Bairro antigo, Jaguaribe tem muitas histórias para contar. Uma das mais impressionantes talvez seja a de Amorosa, ocorrida lá pela segunda metade dos anos cinquenta, talvez 1957.
Na época, eu estava nos meus dez anos e sempre passava na frente daquela casinha humilde da rua Alberto de Brito, não muito distante da esquina da Av. Coremas. Fazia parte da minha trajetória de entrega de pão, ofício da padaria da família.
Pois foi ali, naquela casinha, que, um belo dia veio à tona um fato assombroso que abalou o bairro e a cidade. Um cativeiro doméstico.
Sem mais nem menos, foi descoberto que ali, havia muitos anos, uma senhora idosa – provavelmente amalucada – vinha mantendo em cativeiro, uma jovem, sua neta.
Trancada num quarto escuro desde criança, a moça parecia um bicho, ou pior, um monstro. Imunda, mal cheirosa, com unhas enormes e cabelos desgrenhados, não sabia falar e sua voz era um grunhido ininteligível. Não sei como se alimentava (provavelmente através de uma brecha na porta) e muito menos como fazia suas necessidades fisiológicas, mas o fato é que quem pôde vê-la na ocasião de sua libertação fez dela uma descrição apavorante.
E vieram as perguntas. Como foi possível um cativeiro doméstico demorar tanto tempo, numa casa contígua às casas vizinhas? E como, afinal, foi descoberto? Algum vizinho notou e fez a denúncia? Nunca soube, mas lembro do alvoroço provocado que, obviamente, teve direito à presença da polícia e da imprensa.
Consta que a alegação da avó para o cativeiro era que se tratava de uma criança traquina, desobediente, imprestável, que não ajudava em casa, e que só queria viver na rua.
Se essa foi a lógica da avó amalucada, o curioso é que não chamasse a neta por um nome pejorativo, ou desagradável, mas, muito pelo contrário, o nome com que a tratava era justamente: Amorosa. O nome real da jovem ninguém nunca soube (acho que nem a avó lembrava mais) e foi, ironicamente, o carinhoso apelido que prevaleceu nessa triste história do bairro e da cidade, devidamente registrado nos jornais da época.
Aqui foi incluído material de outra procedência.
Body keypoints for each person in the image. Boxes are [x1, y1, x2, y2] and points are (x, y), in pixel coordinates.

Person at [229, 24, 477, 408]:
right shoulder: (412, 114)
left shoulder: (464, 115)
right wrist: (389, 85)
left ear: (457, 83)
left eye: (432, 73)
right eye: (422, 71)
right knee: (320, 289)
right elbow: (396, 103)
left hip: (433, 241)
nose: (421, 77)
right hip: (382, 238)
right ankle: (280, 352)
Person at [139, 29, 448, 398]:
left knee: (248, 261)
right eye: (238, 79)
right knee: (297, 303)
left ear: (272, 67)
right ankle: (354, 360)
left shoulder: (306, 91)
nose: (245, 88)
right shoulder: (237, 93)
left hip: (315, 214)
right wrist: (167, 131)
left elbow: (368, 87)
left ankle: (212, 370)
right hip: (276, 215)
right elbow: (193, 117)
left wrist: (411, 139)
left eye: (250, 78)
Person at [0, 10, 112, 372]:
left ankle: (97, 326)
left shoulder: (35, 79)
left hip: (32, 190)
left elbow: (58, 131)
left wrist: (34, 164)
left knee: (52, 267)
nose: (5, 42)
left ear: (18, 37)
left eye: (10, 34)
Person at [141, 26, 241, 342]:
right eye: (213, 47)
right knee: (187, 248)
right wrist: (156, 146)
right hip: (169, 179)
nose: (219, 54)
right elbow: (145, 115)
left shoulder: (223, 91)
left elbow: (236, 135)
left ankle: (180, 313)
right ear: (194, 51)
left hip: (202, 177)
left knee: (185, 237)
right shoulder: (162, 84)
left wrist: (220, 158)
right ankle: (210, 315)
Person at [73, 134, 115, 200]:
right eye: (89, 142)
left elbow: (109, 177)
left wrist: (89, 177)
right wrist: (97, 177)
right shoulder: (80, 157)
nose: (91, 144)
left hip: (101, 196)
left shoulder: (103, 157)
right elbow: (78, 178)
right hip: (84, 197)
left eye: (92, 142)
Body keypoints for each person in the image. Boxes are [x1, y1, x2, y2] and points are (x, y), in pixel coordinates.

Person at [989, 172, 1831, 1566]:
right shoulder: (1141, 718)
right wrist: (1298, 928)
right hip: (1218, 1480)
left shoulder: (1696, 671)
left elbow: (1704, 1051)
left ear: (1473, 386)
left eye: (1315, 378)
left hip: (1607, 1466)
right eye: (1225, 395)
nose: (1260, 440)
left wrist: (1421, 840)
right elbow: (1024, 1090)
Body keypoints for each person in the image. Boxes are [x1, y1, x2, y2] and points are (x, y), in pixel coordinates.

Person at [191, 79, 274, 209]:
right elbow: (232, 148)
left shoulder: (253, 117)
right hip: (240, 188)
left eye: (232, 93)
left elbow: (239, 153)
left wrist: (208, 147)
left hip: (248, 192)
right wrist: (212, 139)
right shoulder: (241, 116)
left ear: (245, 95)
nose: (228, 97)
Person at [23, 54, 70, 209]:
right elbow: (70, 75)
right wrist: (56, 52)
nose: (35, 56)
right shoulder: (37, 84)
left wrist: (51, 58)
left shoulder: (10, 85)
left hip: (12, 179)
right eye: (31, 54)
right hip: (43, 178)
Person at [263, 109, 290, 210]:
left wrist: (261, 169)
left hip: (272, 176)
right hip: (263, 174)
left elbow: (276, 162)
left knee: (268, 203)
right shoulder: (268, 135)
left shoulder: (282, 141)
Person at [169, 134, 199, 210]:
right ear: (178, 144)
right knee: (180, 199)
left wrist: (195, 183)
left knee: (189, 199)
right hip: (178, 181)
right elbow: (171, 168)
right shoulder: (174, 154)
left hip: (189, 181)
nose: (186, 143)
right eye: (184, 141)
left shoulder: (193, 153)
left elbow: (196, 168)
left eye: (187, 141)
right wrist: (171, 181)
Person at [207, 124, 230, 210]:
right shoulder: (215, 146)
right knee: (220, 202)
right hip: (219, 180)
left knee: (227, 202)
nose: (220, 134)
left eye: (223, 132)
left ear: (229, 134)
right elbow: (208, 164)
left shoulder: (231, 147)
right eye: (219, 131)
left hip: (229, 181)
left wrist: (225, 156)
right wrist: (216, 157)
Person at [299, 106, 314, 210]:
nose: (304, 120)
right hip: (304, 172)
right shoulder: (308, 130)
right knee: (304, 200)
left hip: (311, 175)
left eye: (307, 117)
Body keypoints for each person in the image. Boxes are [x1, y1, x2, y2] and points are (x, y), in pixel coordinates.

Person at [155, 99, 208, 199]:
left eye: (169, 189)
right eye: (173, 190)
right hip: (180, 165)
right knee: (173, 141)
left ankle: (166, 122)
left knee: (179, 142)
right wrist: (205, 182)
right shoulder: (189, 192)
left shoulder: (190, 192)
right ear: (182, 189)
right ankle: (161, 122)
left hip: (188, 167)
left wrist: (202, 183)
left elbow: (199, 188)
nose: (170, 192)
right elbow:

Outra coisa que nunca vim a saber: o paradeiro de Amorosa e sua avó amalucada, depois do cativeiro descoberto. Possivelmente, hospital e asilo...
Não cheguei a ver Amorosa e a descrição que faço é do que ouvi na época do acontecido. Lembro só da multidão em frente à casa e dos rumores. Mas isso não me impediu de ter pesadelos com a sua figura. Num deles, ela me aparecia em todo o seu horror escatológico, agressiva, como se tivesse sido eu o culpado de seu cativeiro, eu, que não fui salvá-la. Noutro, era eu que me via na situação dela, cativo e deformado... Enfim.
Com o passar dos anos, a história de Amorosa foi sendo esquecida, mas, lá em casa, por muito tempo, a palavra e seu significado permaneceram: lembro que toda vez em que um de nós - criança da casa - se excedia nas brincadeiras de rua e se via sujo e mal cheiroso, era acusado com o apelido de “Amorosa” e jogado à força no banho.
Já adulto, vi um dia o filme de François Truffaut, “O garoto selvagem” (1970), e foi de Amorosa que lembrei. Só que o menino francês tinha ao menos a floresta livre como habitat, ao passo que a nossa Amorosa, coitada, nada, só quatro paredes imundas e os gritos da avó amalucada. Também me lembrei dela, mais tarde, ao assistir a “O enigma de Kaspar Hauser” de Werner Herzog (1974), este com mais incursões filosóficas e existenciais, bem típicas do cinema alemão, e nada condizentes com a simplicidade jaguaribense.
Mas, para terminar esta crônica de modo mais leve, já lá pelos nos anos noventa, eu estava, uma bela manhã, no baixo comércio de João Pessoa, comprando umas roupas e entrei numa loja qualquer. Depois de atendido, notei, na sacola, que a loja se chamava “Amorosa”. Curioso, pedi para falar com o gerente. Veio o próprio dono, um senhor de seus sessenta anos, e, depois dos bons dias de praxe, perguntei se ele era de João Pessoa. Disse que não, que era de Campina Grande, e que morava aqui havia uns oito anos. Depois de um “Ah, logo vi” que o deixou intrigado, contei-lhe a história de Amorosa, e ele, entre surpreso e apreensivo, esboçou um sorriso amarelo.
Ao sairmos, minha esposa me censurou gravemente por ter contado a história de Amorosa ao proprietário de uma loja que tinha o seu nome. Mas, fazer o quê? Não resisti. Acho que foi só uma forma maldosa de puxar minha infância para o presente... Depois de certa idade, a gente sente saudade até das aflições antigas.